Выбрать главу

Какая же эстетическая мера, система составля­ла, на наш взгляд, основу произведений типа «Минское направление»?

Литература о войне, которая переняла, продолжала традицию толстовскую («Севастопольских рассказов» и вообще Л. Толстого — «Пядь земли» Г. Бакланова, «Последние залпы» Ю. Бондарева, повести Быкова, Астафьева и др.) — принципиально автобиографич­на. В широком смысле автобиографична. Пережитое лично — тут начало всего, самого взгляда на события, даже если что-то взято и «со стороны».

Севастопольский артиллерийский офицер Лев ТолстоЙ и в романе об Отечественной войне 1812 года с особенным «профессиональным» интересом, и писа­тельским сочувствием следит «за работой» батарейных расчетов, будь то Аустерлицкое сражение или Боро­дино. Не случайно, что и любимец его Тушин — артил­лерист.

Сама панорама передвижения войсковых масс и сол­датских толп, панорама боя эстетически оценивается, рисуется человеком, художником, в котором угады­вается «глазомер» артиллериста. Интересной могла быть работа, где бы это подробно прослеживалось по страницам всей толстовской эпопеи. Помните, как в «Войне и мире» пространство предстоящего боя, предстоящей трагедии вначале отмеряется веселым звуком первого выстрела и плотными клубочками дыма («пуф-пуф»),— наметанный глаз артиллериста обна­руживаешь в самом психологизме Толстого-баталиста.

Пережитое, солдатский, или офицерский, или воен­но-журналистский, или артиллерийский, или «разведчицкий» угол зрения определяет многое в самой «эсте­тике» военных повестей и романов Казакевича, Симо­нова, Бакланова, Бондарева, Ананьева...

В. Быков — тот свою пушечку-«сорокапятку» воло­чит, в труде и поте, через многие и многие свои по­вести, все тащит ее с отчаяньем и горькой благодар­ностью — как свой солдатский крест.

И сравните с этим «Минское направление»... Моло­дой, можно сказать, начинающий автор берется писать большое полотно. Он — бывший артиллерист, раненый, познавший беды 1941 года. Кажется, все есть у него: и талант, и жизненный опыт. Нет одного — уверенности, что его опыт и есть главный «клад», что тут — точка приложения таланта. Объектом изображения он избирает не то, что знает «лучше всех на свете», а почему-то танкистов, целую танковую часть. И ещё — партизан, о которых был хорошо наслышан, да и только.

Понять, почему так поступил молодой автор, мож­но... Мое, мной пережитое — вон ведь как все было и узко, и обидно не ярко, не победно (самое начало войны!), даже горько! Кому это надо сейчас — после побе­ды? То ли дело — танки, танковая часть. Широта об­зора, стратегические задачи!

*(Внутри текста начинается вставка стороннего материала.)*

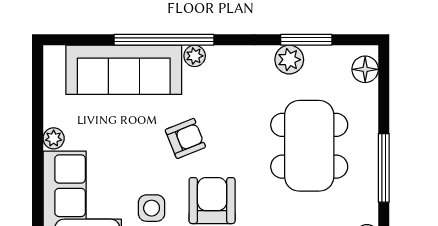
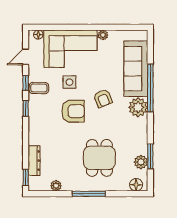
plant: (195, 56) -> (138, 107), width x1.87, depth x1.87
plant: (289, 60) -> (141, 162), moved
dining table: (309, 146) -> (99, 158), width x0.73

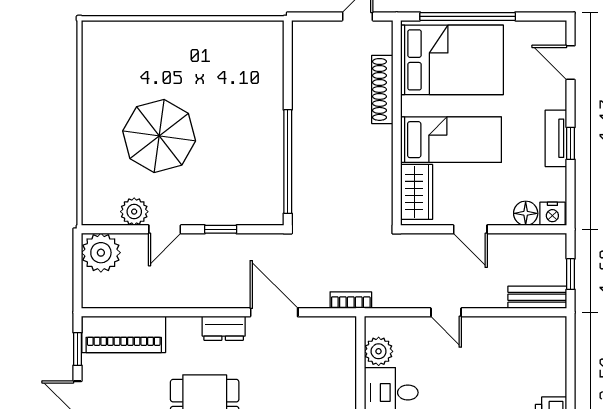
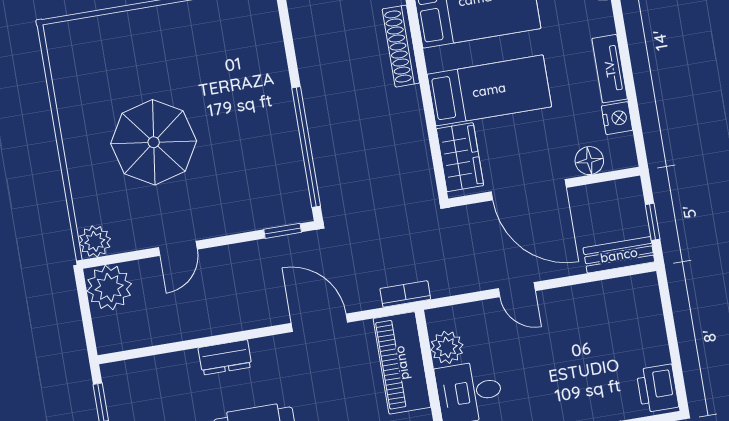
window: (571, 143) -> (627, 72), removed
plant: (134, 212) -> (95, 241), moved
nightstand: (552, 214) -> (617, 118), moved, turned -90
window: (221, 229) -> (283, 231), moved
door: (470, 229) -> (529, 190), width x1.87
dresser: (224, 328) -> (225, 357), moved
piano: (124, 334) -> (402, 363), moved, turned 90

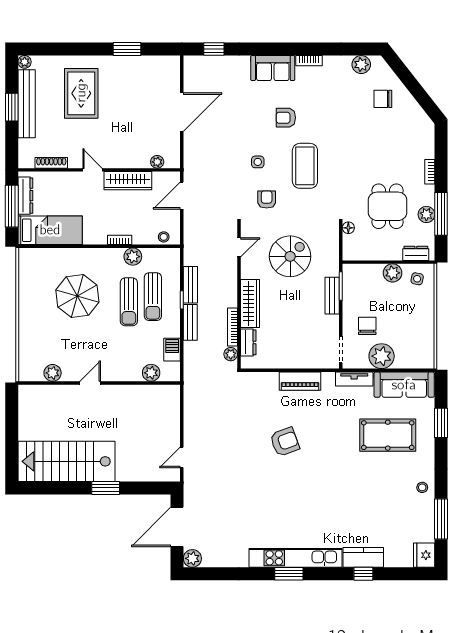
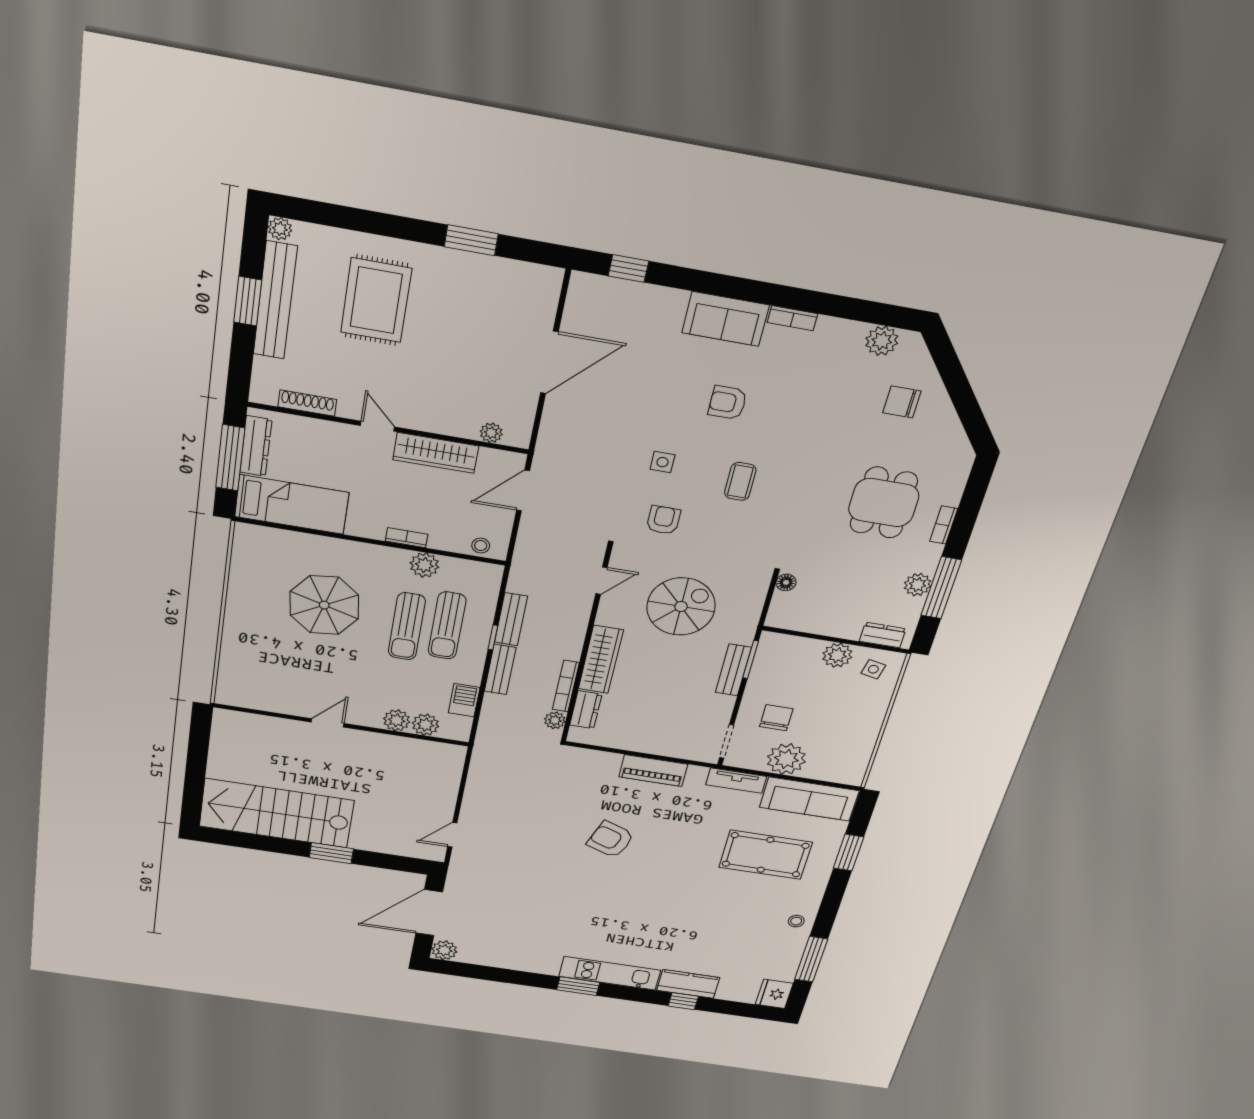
coffee table: (305, 166) -> (740, 481), width x0.54, depth x0.58
dining table: (388, 206) -> (884, 503), moved
plant: (53, 373) -> (397, 720), moved
armchair: (285, 442) -> (611, 839), turned -140
kitchen unit: (296, 558) -> (610, 973), width x0.73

У тех, у других, конечно же, было все и масштабнее и не так буднично...

Убежденность, свойственная вначале многим,— и на войне и в литературе. Помните первый бой Николая Ростова и то, как он подгонял потом свой рассказ и свои впечатления под общий, принятый, бравый «гусарский» тон?.. Или напомним приводившееся уже письмо американского баталиста Джона У. Фореста Льву Толстому: «Я не посмел сказать миру, каковы истинные чувства человека, даже и храброго на поле битвы. Я боялся, что люди скажут: «О, в глубине души ты трус. Герой любит сражение» [4].

Сколько сильных талантов проходило и проходит через подобные сомнения и искушения, переболевает ими.

Справедливости ради отметим, что молодой еще, но сильный, правдивый талант И. Мележа тогдашнюю «меру» не соблюл. Блокада, трагедия женщин, детей, втянутых в боевые действия... Критика даже попрекала его за «излишний трагизм».

В тех условиях послевоенной литературной жизни эстетическая основа военной литературы смещалась в сторону дотолстовской «меры правды» в показе войны и человека на войне. Хотя внешне все (широта, панорамность событий) ориентировано было как бы именно на Толстого, на традицию «войнамирскую».